▸ Reading text:
** begin **

Florida AFL-CIO v. State of Florida Department of Labor & Employment Security

504 F. Supp. 530 | N.D. Fla. | 1980

FINAL SUMMARY JUDGMENT

HIGBY, District Judge.

All parties have moved for summary judgment, and summary judgment is appropriate. At issue is the validity of part of Florida’s unemployment compensation statute as applied by the Defendants. In Florida a person is disqualified from eligibility for unemployment compensation if she has failed without good cause to apply for available suitable work or to accept suitable work when offered. § 443.06(2), Fla.Stat. *531(Supp.1978). A person is also disqualified if she voluntarily leaves her employment without good cause attributable to her employer. § 443.06(1), Fla.Stat. (Supp.1978). Florida Administrative Code Rule 8B-2.16 delineates factors to be considered in determining the suitability of work and specifically designates some work as unsuitable. Florida courts, the Unemployment Appeals Commission, and the Defendants interpret the statute and regulation to mean a union member who leaves or refuses work solely because it is or has become non-union is disqualified from receiving unemployment compensation, even though her union penalizes her for retaining or accepting the work. Adams v. The Auchter Company, 339 So.2d 623 (Fla.1976), aff’g, The Auchter Company v. Industrial Relations Commission, 304 So.2d 487 (Fla. 1st D.C.A. 1974); U.C. Order No. 78-1899 (October 30, 1978). The Plaintiffs attack this interpretation of suitable work and good cause attributable to an employer as impermissible because the federal government has preempted the subject with the Labor Management Relations Act, Title 29, United States Code, Section 141 et seq., and the National Labor Relations Act, Title 29, United States Code, Section 151 et seq.

** end **

▸ What is asked:
**a)** Answer these about the court opinion, one per line:
(i) Which court decided the case, and in what year?
(ii) Which Florida Administrative Code rule lists factors for judging whether work is suitable?
(iii) Which two federal statutes do the Plaintiffs say preempt the subject?
**b)** Give the stretch of the court opinion from "Florida AFL-CIO v." through "HIGBY, District Judge." again, swapping "FINAL SUMMARY JUDGMENT" for "Final Summary Judgment".

▸ Recorded information:
** begin **

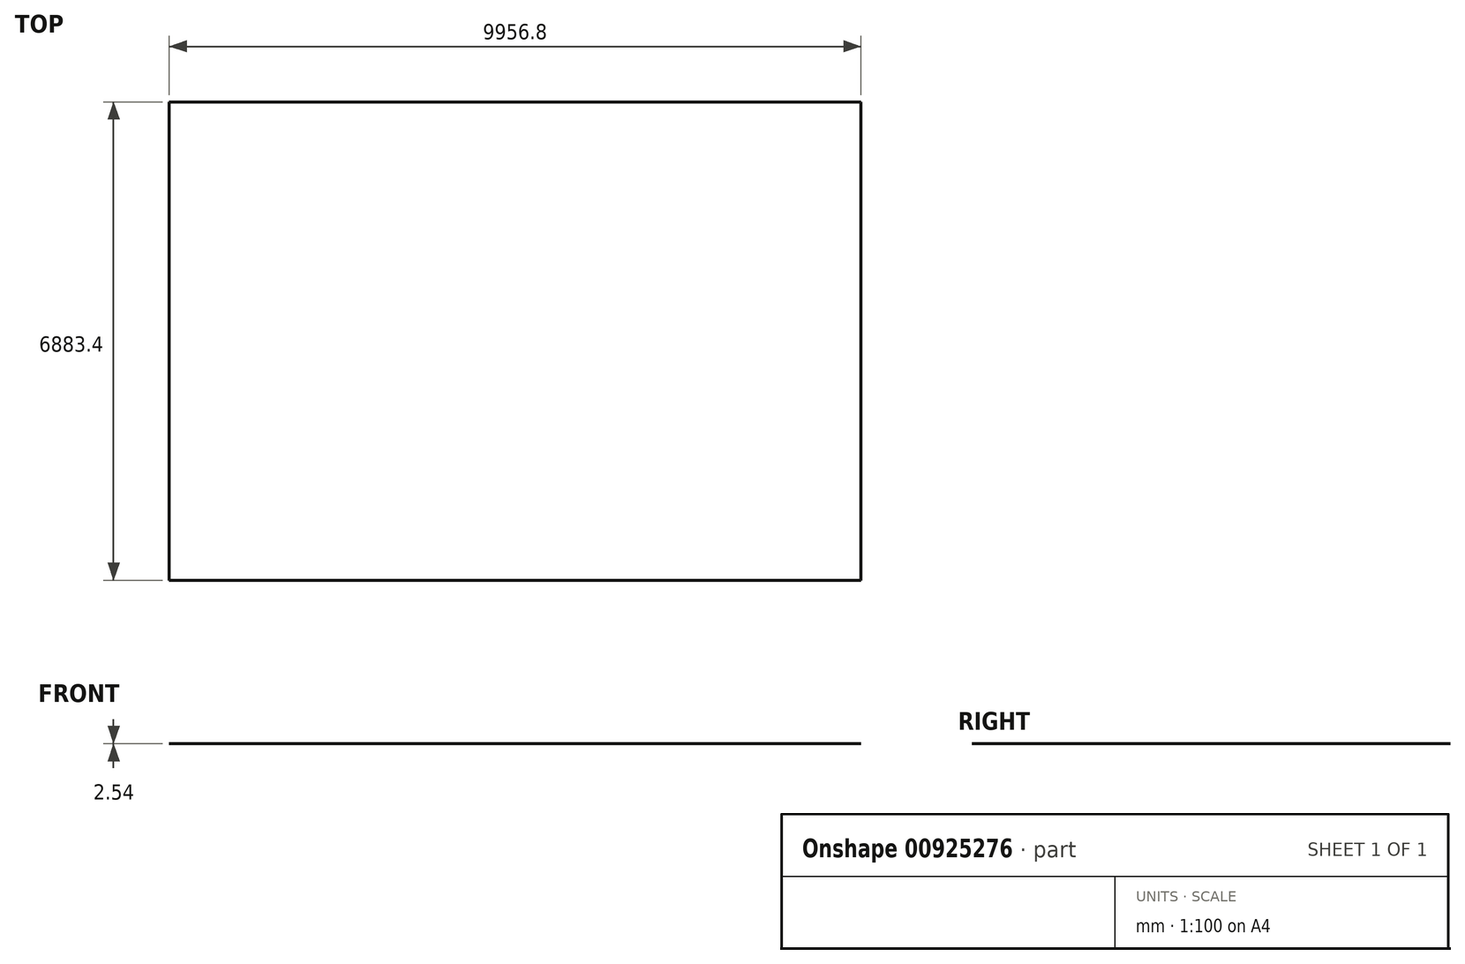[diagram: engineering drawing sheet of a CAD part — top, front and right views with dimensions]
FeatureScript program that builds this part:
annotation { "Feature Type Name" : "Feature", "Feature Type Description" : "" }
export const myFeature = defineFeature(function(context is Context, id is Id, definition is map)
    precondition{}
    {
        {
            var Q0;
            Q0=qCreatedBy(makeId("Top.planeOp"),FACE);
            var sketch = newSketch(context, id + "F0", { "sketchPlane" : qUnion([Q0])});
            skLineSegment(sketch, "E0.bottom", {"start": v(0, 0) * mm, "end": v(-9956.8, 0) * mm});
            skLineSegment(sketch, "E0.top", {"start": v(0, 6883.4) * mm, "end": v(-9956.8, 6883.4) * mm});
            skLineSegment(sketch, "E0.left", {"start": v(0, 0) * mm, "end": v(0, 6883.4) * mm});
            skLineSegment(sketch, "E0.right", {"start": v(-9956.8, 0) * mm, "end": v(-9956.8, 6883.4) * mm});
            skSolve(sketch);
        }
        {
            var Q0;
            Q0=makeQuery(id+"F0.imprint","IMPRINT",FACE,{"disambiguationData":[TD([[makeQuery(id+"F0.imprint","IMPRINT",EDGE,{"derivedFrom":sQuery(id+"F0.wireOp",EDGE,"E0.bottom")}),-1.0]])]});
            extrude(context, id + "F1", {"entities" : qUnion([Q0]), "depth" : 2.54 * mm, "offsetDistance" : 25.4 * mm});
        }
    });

** end **
** begin **

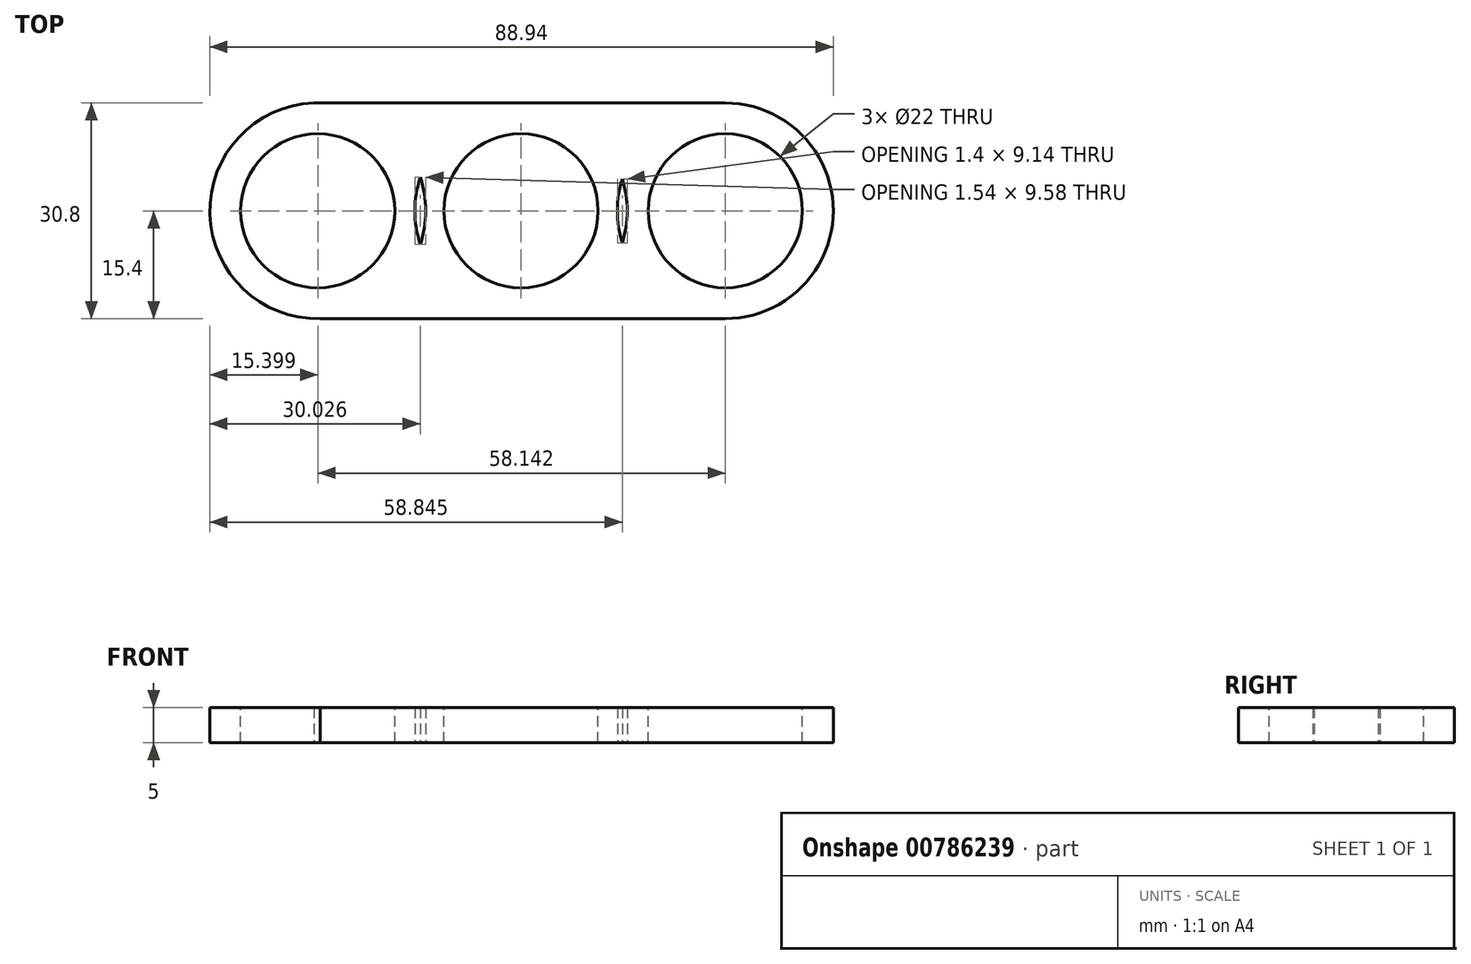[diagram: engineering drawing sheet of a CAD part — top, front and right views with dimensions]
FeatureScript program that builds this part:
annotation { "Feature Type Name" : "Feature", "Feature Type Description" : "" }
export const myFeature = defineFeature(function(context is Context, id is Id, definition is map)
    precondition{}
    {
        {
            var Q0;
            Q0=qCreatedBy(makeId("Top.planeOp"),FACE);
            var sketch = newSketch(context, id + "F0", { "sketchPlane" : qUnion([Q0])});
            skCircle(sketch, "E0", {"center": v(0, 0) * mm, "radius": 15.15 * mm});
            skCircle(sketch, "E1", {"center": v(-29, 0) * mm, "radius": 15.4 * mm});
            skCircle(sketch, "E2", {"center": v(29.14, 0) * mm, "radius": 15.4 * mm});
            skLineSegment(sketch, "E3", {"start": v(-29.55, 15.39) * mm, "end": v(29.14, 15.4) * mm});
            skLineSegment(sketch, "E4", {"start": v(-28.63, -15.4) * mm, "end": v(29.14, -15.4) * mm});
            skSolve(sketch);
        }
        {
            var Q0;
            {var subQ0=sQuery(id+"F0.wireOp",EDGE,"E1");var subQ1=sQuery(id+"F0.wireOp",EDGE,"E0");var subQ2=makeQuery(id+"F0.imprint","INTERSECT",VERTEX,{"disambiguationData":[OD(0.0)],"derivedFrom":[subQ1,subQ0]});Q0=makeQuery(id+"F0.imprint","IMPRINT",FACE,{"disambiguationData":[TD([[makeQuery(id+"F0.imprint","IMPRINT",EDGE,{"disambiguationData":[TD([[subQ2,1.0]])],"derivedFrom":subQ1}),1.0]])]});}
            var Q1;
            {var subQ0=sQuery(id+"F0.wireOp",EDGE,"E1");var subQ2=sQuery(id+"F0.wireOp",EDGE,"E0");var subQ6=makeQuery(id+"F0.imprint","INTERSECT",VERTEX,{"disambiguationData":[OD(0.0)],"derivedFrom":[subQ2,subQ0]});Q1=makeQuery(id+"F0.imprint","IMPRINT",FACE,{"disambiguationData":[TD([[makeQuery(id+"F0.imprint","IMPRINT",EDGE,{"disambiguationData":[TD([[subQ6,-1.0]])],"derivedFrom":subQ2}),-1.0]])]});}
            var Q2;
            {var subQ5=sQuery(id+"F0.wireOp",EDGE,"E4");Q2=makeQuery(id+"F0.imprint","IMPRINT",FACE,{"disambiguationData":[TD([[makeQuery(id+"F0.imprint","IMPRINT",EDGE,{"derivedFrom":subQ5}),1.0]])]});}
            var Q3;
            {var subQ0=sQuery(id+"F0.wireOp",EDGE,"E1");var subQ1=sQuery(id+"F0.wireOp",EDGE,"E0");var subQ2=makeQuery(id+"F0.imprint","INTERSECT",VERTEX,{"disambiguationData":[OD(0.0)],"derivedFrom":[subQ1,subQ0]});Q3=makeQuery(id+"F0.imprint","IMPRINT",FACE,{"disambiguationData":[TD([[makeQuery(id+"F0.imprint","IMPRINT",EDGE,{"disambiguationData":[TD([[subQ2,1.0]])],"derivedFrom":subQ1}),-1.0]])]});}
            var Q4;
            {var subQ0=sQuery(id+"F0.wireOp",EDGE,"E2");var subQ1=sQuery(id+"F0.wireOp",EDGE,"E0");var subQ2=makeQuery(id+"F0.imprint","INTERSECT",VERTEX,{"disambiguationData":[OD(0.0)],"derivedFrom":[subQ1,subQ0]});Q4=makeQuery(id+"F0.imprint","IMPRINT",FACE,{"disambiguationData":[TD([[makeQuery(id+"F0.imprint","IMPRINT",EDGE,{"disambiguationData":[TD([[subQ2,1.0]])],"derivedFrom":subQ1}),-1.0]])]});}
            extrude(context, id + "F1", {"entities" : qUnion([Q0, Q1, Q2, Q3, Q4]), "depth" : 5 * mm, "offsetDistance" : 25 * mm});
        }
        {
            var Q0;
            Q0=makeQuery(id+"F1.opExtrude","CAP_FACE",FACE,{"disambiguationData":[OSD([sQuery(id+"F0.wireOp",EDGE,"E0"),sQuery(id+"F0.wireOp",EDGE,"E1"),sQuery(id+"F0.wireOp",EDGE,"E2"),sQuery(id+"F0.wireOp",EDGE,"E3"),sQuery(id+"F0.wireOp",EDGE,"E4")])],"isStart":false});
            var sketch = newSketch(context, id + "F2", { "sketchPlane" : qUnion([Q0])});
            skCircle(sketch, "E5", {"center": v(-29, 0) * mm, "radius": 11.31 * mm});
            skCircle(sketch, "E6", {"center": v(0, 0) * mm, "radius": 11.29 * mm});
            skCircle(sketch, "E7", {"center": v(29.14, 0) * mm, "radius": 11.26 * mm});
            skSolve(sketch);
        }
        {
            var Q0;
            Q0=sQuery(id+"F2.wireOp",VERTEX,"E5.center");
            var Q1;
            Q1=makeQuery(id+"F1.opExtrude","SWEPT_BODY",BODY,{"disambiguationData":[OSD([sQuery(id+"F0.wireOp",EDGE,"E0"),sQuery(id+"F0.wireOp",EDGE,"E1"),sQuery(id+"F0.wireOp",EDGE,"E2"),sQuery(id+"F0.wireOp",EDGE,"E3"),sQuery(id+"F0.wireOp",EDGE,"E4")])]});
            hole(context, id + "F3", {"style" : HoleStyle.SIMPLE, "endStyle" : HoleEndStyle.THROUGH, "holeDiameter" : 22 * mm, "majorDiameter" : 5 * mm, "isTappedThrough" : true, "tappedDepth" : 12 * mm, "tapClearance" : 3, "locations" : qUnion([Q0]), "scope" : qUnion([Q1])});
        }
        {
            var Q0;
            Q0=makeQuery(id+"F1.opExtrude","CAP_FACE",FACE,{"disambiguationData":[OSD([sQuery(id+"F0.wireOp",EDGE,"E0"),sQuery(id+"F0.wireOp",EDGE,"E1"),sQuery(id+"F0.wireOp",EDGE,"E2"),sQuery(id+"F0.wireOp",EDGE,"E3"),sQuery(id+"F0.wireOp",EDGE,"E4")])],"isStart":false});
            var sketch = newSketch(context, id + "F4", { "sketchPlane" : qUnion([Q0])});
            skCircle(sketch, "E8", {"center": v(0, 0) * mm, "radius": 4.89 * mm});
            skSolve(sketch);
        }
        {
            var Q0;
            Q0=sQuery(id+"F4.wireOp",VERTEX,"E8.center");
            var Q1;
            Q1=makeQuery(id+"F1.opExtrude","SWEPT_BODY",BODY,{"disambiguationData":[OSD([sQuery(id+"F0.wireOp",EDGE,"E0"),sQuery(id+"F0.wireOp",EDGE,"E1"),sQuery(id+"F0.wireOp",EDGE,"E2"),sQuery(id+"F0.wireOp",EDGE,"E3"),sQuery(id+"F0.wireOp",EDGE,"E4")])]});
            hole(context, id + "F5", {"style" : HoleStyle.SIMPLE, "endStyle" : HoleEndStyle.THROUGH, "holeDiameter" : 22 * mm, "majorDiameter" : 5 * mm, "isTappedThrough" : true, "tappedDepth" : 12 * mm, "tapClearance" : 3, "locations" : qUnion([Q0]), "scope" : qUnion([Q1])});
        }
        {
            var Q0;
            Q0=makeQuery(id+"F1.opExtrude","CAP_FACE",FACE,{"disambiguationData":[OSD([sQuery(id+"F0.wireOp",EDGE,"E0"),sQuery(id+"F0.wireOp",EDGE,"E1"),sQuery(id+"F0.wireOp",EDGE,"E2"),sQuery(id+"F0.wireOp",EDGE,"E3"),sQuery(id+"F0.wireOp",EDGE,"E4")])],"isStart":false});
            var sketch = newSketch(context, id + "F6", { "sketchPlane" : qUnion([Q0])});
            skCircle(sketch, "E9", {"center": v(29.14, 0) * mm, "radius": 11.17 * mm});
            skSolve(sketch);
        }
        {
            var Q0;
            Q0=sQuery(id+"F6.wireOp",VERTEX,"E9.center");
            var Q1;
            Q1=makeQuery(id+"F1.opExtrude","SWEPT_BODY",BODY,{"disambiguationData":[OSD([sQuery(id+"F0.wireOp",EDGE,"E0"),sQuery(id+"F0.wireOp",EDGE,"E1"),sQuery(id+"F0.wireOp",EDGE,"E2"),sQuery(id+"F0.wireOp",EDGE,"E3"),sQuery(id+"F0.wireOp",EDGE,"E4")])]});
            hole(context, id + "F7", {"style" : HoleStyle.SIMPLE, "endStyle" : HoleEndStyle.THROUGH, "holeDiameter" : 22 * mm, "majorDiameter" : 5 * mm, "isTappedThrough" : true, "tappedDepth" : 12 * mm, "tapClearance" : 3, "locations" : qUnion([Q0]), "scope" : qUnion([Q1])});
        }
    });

** end **
** begin **

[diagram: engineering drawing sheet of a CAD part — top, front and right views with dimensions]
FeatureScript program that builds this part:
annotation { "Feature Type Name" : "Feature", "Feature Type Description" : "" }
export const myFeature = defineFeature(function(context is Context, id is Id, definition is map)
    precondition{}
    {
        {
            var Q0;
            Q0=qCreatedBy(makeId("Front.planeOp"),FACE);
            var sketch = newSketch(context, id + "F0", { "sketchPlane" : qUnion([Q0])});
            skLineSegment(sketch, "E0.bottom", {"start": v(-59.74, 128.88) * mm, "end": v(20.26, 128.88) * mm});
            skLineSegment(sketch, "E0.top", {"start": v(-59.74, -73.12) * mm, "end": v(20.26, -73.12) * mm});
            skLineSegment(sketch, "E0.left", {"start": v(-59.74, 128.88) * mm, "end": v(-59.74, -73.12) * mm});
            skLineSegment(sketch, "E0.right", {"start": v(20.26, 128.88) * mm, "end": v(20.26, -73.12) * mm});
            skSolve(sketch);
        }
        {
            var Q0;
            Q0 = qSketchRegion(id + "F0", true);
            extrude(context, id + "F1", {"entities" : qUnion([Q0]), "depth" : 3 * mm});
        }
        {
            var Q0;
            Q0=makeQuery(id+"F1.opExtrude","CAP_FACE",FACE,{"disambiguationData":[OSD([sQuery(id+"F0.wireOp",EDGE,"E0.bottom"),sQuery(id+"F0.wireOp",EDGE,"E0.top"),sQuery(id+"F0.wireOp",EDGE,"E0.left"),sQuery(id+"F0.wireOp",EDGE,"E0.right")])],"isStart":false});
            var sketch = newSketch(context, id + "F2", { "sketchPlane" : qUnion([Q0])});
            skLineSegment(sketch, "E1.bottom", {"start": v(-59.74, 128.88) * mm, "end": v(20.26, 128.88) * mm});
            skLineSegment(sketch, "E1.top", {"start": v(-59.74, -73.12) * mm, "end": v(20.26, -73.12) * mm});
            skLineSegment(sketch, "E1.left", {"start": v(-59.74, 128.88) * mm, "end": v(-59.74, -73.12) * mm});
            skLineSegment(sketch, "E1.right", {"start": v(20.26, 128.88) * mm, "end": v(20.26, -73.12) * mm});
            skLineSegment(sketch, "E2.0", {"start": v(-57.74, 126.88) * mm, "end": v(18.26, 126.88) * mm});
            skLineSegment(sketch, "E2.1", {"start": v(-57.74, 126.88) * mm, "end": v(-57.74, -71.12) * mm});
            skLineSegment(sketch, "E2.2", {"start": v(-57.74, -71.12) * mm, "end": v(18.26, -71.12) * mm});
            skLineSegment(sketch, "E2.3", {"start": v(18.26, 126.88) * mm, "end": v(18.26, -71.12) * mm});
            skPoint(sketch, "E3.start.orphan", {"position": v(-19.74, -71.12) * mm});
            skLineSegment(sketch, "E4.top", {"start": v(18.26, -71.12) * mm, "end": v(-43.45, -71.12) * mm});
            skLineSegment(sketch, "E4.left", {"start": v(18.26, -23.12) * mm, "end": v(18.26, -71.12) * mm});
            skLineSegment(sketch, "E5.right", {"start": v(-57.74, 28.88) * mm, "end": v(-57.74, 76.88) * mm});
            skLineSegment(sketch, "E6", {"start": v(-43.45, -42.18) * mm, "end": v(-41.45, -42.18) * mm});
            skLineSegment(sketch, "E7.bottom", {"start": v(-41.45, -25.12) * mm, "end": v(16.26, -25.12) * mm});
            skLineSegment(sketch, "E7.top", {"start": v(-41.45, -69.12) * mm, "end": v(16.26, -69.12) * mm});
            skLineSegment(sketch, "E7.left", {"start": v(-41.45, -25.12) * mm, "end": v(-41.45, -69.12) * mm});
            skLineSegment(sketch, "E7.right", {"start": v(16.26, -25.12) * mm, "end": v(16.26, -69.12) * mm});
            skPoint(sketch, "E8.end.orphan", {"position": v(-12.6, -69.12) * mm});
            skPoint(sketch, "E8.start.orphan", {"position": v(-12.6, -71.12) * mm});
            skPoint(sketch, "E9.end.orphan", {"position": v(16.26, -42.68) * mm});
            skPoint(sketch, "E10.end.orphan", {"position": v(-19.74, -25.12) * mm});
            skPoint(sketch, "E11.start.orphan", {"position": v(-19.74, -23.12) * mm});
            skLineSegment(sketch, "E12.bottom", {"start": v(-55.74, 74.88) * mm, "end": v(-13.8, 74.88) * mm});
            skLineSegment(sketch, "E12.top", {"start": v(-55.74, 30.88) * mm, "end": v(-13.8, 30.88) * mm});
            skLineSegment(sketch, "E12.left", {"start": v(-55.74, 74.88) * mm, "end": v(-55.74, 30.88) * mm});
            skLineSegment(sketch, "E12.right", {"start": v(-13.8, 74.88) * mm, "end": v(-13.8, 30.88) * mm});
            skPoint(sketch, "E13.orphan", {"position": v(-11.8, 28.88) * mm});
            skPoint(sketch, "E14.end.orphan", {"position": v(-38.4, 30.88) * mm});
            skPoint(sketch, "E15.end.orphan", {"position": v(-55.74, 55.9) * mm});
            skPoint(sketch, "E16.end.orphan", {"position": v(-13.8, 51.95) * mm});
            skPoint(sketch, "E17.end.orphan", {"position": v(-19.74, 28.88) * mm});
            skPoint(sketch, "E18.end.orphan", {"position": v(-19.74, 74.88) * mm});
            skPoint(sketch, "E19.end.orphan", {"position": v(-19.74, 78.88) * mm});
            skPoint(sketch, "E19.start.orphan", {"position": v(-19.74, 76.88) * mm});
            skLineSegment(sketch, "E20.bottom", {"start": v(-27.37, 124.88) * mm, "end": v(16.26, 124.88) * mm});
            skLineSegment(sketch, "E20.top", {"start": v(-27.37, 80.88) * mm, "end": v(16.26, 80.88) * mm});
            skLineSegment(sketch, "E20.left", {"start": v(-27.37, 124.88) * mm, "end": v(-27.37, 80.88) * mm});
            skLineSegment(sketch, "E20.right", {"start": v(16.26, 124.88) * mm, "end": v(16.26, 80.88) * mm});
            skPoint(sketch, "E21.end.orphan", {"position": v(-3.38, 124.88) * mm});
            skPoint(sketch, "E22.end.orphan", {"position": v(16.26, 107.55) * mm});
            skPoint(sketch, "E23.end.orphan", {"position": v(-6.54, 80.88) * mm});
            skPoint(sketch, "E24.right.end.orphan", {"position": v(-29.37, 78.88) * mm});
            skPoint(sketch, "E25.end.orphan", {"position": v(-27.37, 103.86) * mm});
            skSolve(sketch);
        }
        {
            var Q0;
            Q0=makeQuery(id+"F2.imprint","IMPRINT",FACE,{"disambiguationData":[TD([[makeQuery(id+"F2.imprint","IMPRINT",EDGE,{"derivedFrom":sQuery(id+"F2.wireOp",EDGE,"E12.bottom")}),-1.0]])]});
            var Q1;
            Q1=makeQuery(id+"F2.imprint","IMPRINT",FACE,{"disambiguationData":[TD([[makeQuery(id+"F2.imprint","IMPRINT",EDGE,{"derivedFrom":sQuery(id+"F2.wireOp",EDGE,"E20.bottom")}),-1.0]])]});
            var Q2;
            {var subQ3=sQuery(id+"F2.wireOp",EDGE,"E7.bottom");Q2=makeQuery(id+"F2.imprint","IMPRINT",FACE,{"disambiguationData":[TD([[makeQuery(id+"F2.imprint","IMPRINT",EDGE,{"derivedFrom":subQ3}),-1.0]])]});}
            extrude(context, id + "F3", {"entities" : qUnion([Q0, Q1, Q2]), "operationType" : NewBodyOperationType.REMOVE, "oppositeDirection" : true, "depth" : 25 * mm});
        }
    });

** end **

▸ Answers per task:
**a)**
(i) N.D. Fla., in 1980.
(ii) Rule 8B-2.16.
(iii) The Labor Management Relations Act and the National Labor Relations Act.

**b)**
Florida AFL-CIO v. State of Florida Department of Labor & Employment Security

504 F. Supp. 530 | N.D. Fla. | 1980

Final Summary Judgment

HIGBY, District Judge.